Visualizing isoforms in RNA-seq data
One of the advantages of RNA-seq data compared to microarrays is that you get isoform-level information ‘for free’ in addition to gene-level information. In this exercise, we are going to look at some ways to identify and visualize isoforms.
As you have hopefully read on the introduction page, we will use RNA-seq and quantitative mass-spectrometry (MS) data sets from the A431 cell line. These data were measured by a group at SciLifeLab Stockholm in a ‘proteogenomics’ study where the aim was to discover new genes or gene variants by deep proteomic profiling using an MS method, and mapping the obtained peptides back to the genome. The RNA-seq data was obtained to see if there was RNA-level support for the predicted novel peptides and transcript variants. We will look at one locus that was flagged by the research group as being interesting, and see what the RNA-seq data look like for that gene.
Strategies for using the RNA-seq data
There are different ways to find out how the RNA-seq data shows the RAB11FIP5 gene to be expressed. Roughly speaking, we can talk about three different strategies:
- Mapping the reads to a reference genome and quantifying the gene and isoform FPKMs
- Mapping the reads to a reference genome and assembling transcripts based on the mapping (reference guided assembly)
- Assembling the reads de novo, ignoring the reference genome for now
In order to make these steps computationally feasible during the lab, we have extracted
only those sequences that mapped to the RAB11FIP5 gene in each sample. These “sub-FASTQ”
files can be found in /proj/uppstore2017171/courses/RNAseqWorkshop/downloads/isoform/RAB11FIP5_fastqFiles
.
To do the reference guided assembly yourself go to Reference guided assembly using Cufflinks or Stringtie.
This link also contains information on how to quantify already annotated genes and isoforms.
To do the de novo assembly yourself go to Isoform detection using RNA-seq de novo Assembly.
Visualise isoform data
For the gene RAB11FIP5 you will now hopefully have generated your own data that you can look at. If everything worked you will now have:
- One or two BAM files with short reads mapped to the genome using HISAT2 and/or STAR
- One GTF file containing different isoforms of RAB11FIP5 assembled with Cufflinks and/or Stringtie based on the short reads that mapped to the genome
- One BAM file with Trinity assembled transcripts mapped to the genome
Importing reference based isoform info for the RAB11FIP5 gene
Since it takes time to generate all data, we have already created other files that you can also download and view in your browser.

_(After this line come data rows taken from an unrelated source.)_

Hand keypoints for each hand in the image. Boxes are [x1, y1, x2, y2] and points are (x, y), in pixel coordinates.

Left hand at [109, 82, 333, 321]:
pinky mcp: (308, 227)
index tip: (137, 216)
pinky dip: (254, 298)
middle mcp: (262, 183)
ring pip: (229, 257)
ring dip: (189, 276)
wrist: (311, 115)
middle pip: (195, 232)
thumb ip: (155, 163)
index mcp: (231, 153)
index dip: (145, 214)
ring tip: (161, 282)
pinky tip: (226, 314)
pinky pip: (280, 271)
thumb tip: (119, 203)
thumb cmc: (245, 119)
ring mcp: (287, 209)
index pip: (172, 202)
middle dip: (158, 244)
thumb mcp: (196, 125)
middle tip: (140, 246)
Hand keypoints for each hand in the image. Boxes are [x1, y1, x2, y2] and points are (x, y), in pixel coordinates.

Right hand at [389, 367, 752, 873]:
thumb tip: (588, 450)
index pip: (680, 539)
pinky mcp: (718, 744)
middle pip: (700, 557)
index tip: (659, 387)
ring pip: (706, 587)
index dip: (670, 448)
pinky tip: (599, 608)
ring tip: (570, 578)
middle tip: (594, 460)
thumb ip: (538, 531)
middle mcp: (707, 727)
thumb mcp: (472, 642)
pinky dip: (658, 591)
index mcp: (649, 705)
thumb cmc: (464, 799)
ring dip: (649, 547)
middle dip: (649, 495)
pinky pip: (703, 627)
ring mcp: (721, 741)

This includes result files for the subset of reads that map to the RAB11FIP5 gene. These mappings have been used for reference based assembly of isoforms.

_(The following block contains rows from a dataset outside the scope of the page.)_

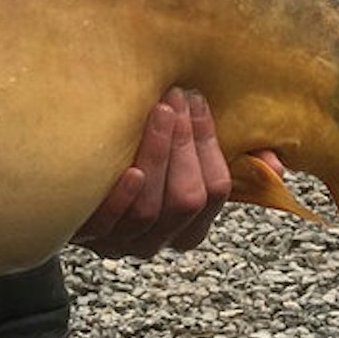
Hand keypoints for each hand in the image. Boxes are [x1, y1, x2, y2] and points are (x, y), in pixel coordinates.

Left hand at [74, 87, 272, 258]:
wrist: (61, 191)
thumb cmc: (130, 168)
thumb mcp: (179, 167)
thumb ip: (228, 161)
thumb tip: (277, 164)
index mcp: (187, 226)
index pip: (215, 191)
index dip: (210, 145)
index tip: (197, 100)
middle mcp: (156, 239)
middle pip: (185, 199)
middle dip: (186, 144)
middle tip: (176, 97)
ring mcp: (119, 241)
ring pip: (150, 208)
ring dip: (158, 154)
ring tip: (157, 110)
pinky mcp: (83, 235)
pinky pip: (106, 222)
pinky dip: (121, 197)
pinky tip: (127, 168)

You can find all BAM files and GTF files for all samples here /proj/uppstore2017171/courses/RNAseqWorkshop/downloads/isoform/otherData/refBasedAssembly/RAB11FIP
. You can then view them in IGV using “Import from URL”.

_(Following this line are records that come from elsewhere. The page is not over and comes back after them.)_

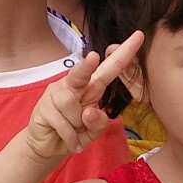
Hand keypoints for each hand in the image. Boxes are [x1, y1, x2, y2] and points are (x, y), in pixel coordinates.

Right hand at [22, 32, 143, 162]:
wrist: (47, 146)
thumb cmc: (74, 132)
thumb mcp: (93, 131)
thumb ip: (99, 123)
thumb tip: (89, 112)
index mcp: (90, 86)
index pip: (109, 67)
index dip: (124, 53)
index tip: (140, 36)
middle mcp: (73, 84)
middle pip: (81, 72)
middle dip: (86, 65)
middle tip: (93, 57)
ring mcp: (55, 93)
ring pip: (73, 107)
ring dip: (78, 126)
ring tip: (75, 131)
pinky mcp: (43, 107)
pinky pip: (63, 124)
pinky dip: (70, 137)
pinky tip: (70, 141)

Importing de novo assembled transcripts mapped to the RAB11FIP5 gene
We have also created result files from de novo transcriptome assembly using the the subset of reads that map to the RAB11FIP5 gene. The assembled transcripts were then mapped back to the genome.
You can download all BAM files and GTF files for all samples from uppmax from here /proj/uppstore2017171/courses/RNAseqWorkshop/downloads/isoform/otherData/deNovo/BAMfiles
Importing reference based isoform info to the genome
In addition, we provide result files for all reads that were mapped to the genome. These mappings were used for reference based assembly of isoforms across the entire genome. There is a GTF file with the final merged isoform information from all 12 samples here
/proj/uppstore2017171/courses/RNAseqWorkshop/downloads/isoform/otherData/refBasedAssembly/Genome/GTFfiles/
.
Importing the peptide track for the RAB11FIP5 gene and the genome
As mentioned above, we will look at some identified peptides from a mass-spectrometry experiment, and compare those with RNA-seq data from the same cell line.
You can download the BED file containing all peptides mapped to the genome from uppmax /proj/uppstore2017171/courses/RNAseqWorkshop/downloads/isoform/otherData
.
From the name of the BED file (human_A431_global-TDA-FDR1pc_green-known_red-novel.bed), IGV will automatically know to color the track according to peptide status (green for annotated peptides, red for novel peptides).
Importing the Pac bio reads mapped to the genome
You can download the BAM file containing all PacBio reads mapped to the genome from uppmax
/proj/uppstore2017171/courses/RNAseqWorkshop/downloads/isoform/otherData/pacbio/bamfile/
.
How do the PacBio reads from full length transcripts compare to the transcripts assembled from short reads?